# Z5 versus the F5



## BenHC (Aug 22, 2010)

I went to my LBS yesterday to try out a 2010 Z5 but the last one that was my size (58) was purchased. Since they just got in the 2011 stuff I tried out a 2011 Z5 and F5. After taking a couple laps around parking lot the guys at the shop told me that my legs looked cramped and they had me try out an F5. My legs did feel a bit more free on the F5 but I could immediately feel my neck and back tightening up. The reason I was looking at the Z series is that I have some back trouble and I'd heard that the Z series had a more friendly geometry.

I am just under 6'1", 210 and about a 31" inseam. I thought I had a pretty average torso/leg length but the guys at the shop told me that my longer torso would fit an F5 better than a Z5. I am going to another LBS that sells Felts to see what they say. I still want to ask what ya'll think. Are there any similarly built riders out there that ride the Z5 or other Z series bikes.

(I should note that the top tube on the 2011 F5 has a gentle angle, unlike the 2010. It's not as steep as the top tube of the Z series, but it helps make for a friendlier geometry on what is a race bike.)


----------



## zach.scofield (Apr 11, 2010)

I've ridden both, the Z series and I own an F series, both 2011. I love the geo of the Z. very comfy


----------



## Superdave3T (May 11, 2009)

BenHC said:


> I went to my LBS yesterday to try out a 2010 Z5 but the last one that was my size (58) was purchased. Since they just got in the 2011 stuff I tried out a 2011 Z5 and F5. After taking a couple laps around parking lot the guys at the shop told me that my legs looked cramped and they had me try out an F5. My legs did feel a bit more free on the F5 but I could immediately feel my neck and back tightening up. The reason I was looking at the Z series is that I have some back trouble and I'd heard that the Z series had a more friendly geometry.
> 
> I am just under 6'1", 210 and about a 31" inseam. I thought I had a pretty average torso/leg length but the guys at the shop told me that my longer torso would fit an F5 better than a Z5. I am going to another LBS that sells Felts to see what they say. I still want to ask what ya'll think. Are there any similarly built riders out there that ride the Z5 or other Z series bikes.
> 
> (I should note that the top tube on the 2011 F5 has a gentle angle, unlike the 2010. It's not as steep as the top tube of the Z series, but it helps make for a friendlier geometry on what is a race bike.)

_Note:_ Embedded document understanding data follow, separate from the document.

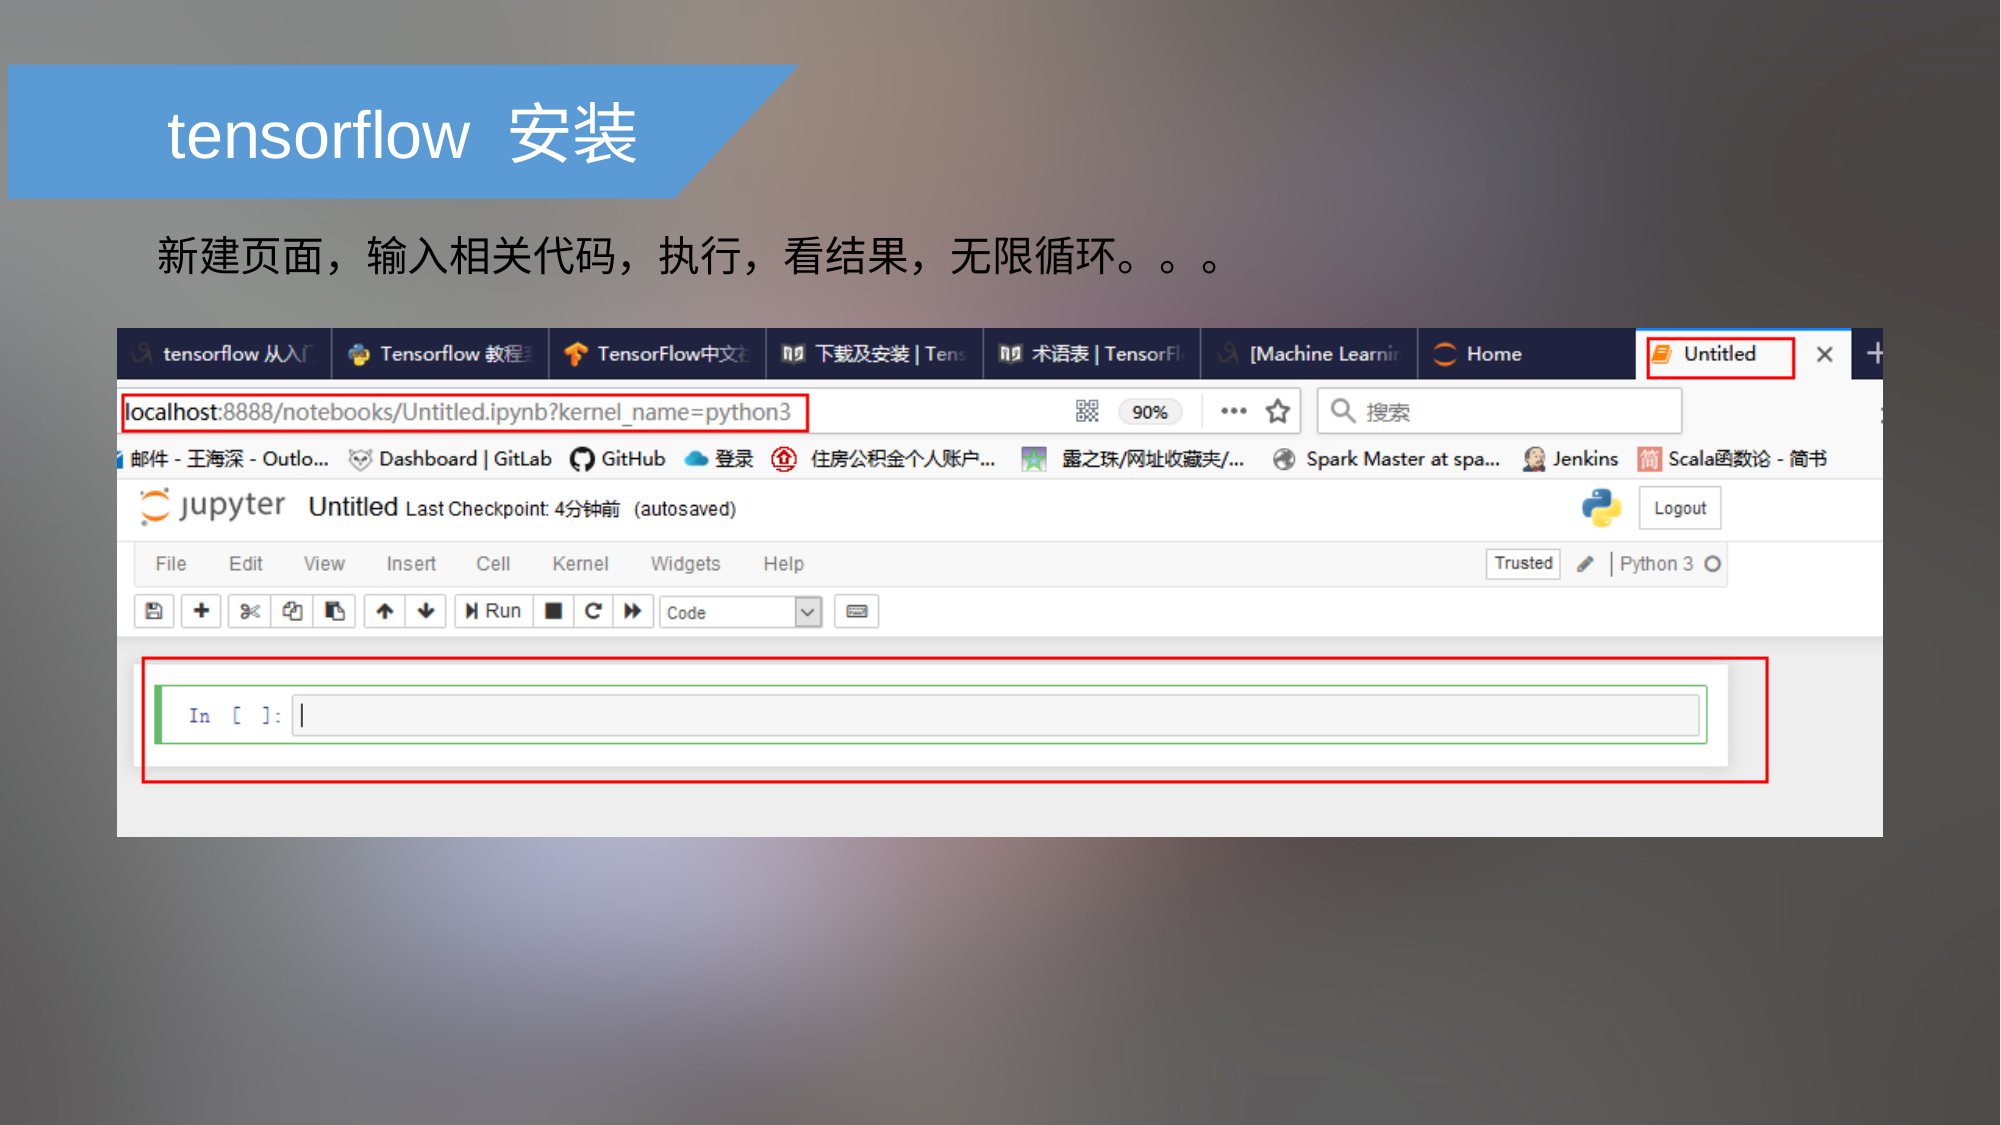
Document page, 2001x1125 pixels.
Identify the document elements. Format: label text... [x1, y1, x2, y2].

text_box 新建页面，输入相关代码，执行，看结果，无限循环。。。 [142, 222, 1532, 288]
text_box tensorflow 安装 [6, 63, 802, 200]
picture [0, 0, 2001, 1125]
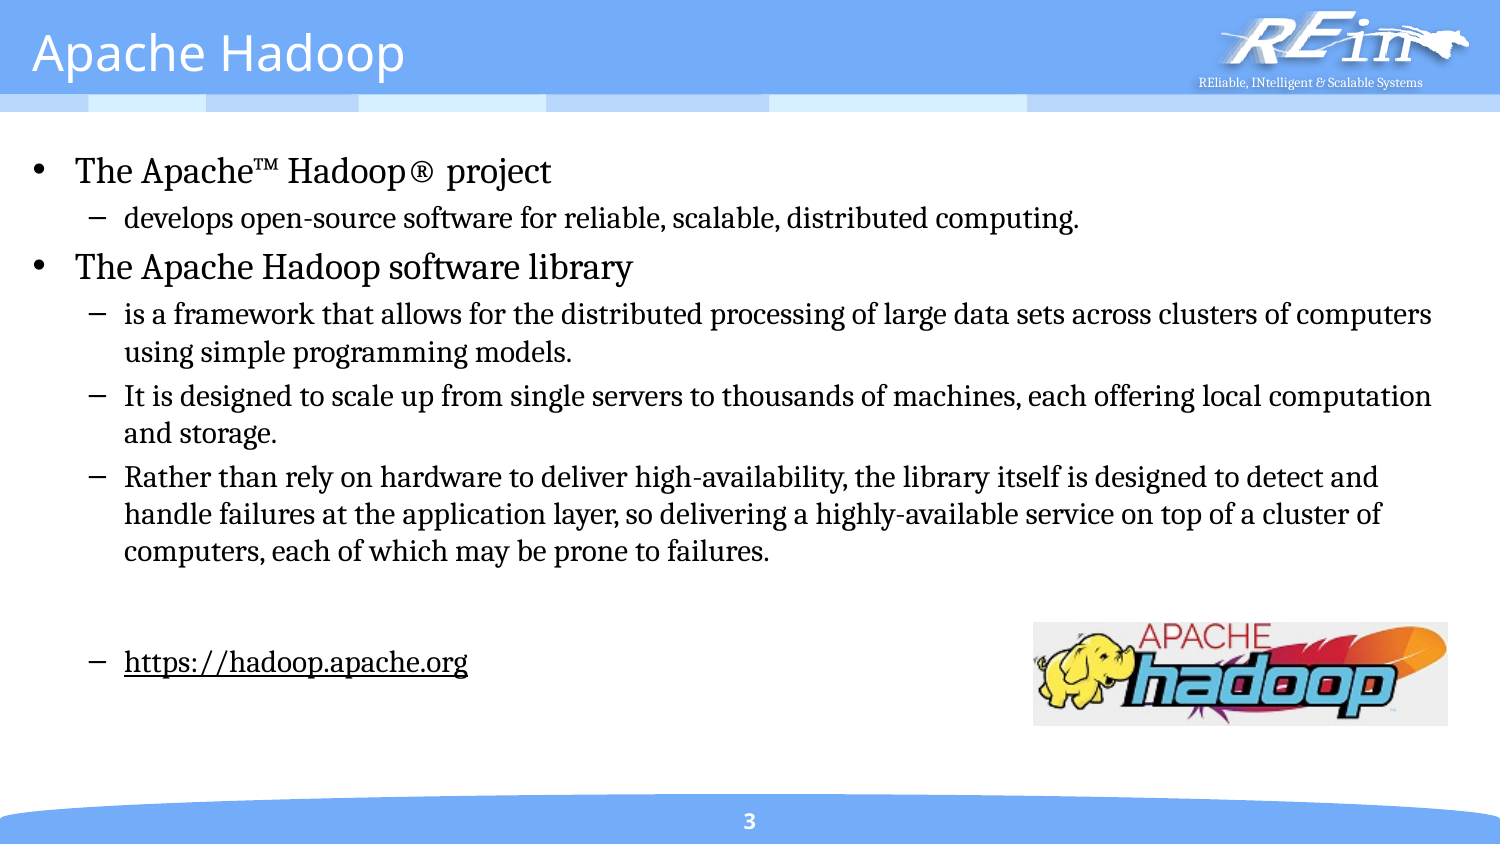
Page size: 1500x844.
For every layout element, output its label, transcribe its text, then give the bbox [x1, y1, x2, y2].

picture [1033, 622, 1448, 727]
slide_number 3 [667, 802, 833, 842]
title Apache Hadoop [17, 17, 1136, 86]
list The Apache™ Hadoop® project develops open-source software for reliable, scalable, distributed computing. The Apache Hadoop software library is a framework that allows for the distributed processing of large data sets across clusters of computers using simple programming models. It is designed to scale up from single servers to thousands of machines, each offering local computation and storage. Rather than rely on hardware to deliver high-availability, the library itself is designed to detect and handle failures at the application layer, so delivering a highly-available service on top of a cluster of computers, each of which may be prone to failures. https://hadoop.apache.org [17, 138, 1459, 786]
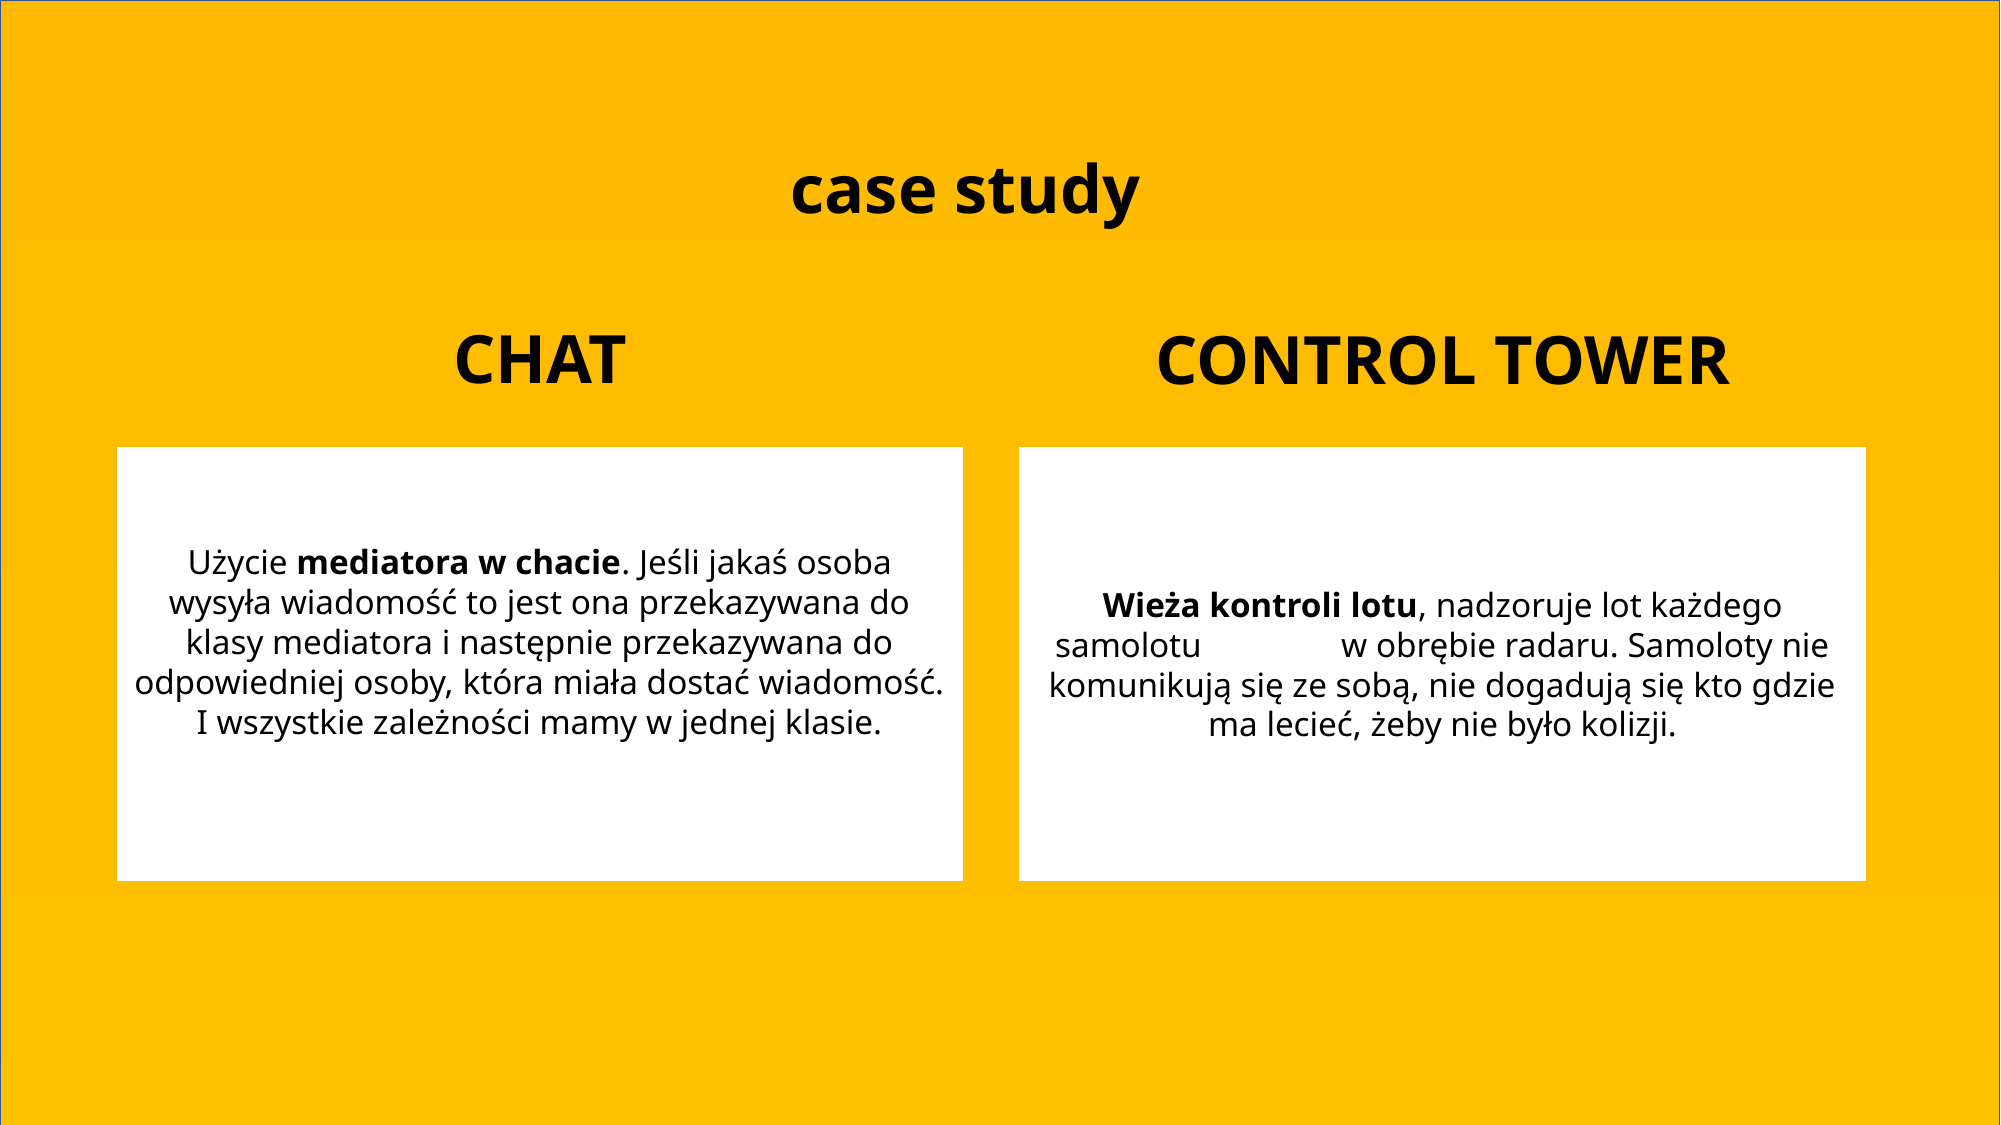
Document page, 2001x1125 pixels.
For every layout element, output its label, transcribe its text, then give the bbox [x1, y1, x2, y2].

there is no reason you can't get as "long" or stretched out on a Z vs. an F bike. The reach of the frames themselves is within a few mm. If you feel too compact on the Z bike, just lower the stem or opt for a longer one when you get the bike. Grabbing a bike off the sales floor and expecting it to feel perfect is not a good indication on how you fit on the bike.

-SD


----------



## dcl10 (Jul 2, 2010)

The leg thing seems more like a setup issue than a geometry issue, but if your inseam is correct then I’d assume you’d have a very long torso, and then I could see why they would recommend the F as the reach would be longer with most setups. However theoretically speaking more saddle-bar distance is possible on the Z series since the seat and heat tubes diverge at a greater angle, whereas on the F series they are closer to parallel. Though in order to achieve this you would need to run an aggressive setup with a lot of handlebar drop, which kind of defeats the purpose if you’re looking at the Z for a relaxed fit. On the other hand because the F has a such a short head tube, I’d be worried you might have to run more spacers than would be safe.


----------



## BenHC (Aug 22, 2010)

Thanks for the responses. I think it's so cool that Dave replies in these forums. Felt is an awesome company! I thought it was strange that the first shop told me that a Z wouldn't fit me if adjusted to my size. I found another Felt dealer that offered to measure me before they even put me on some test bikes (Edge Cyclesports). Plus, they have a guy that does the full computerized fit once you buy the bike from them. I think I've found my shop of choice.


----------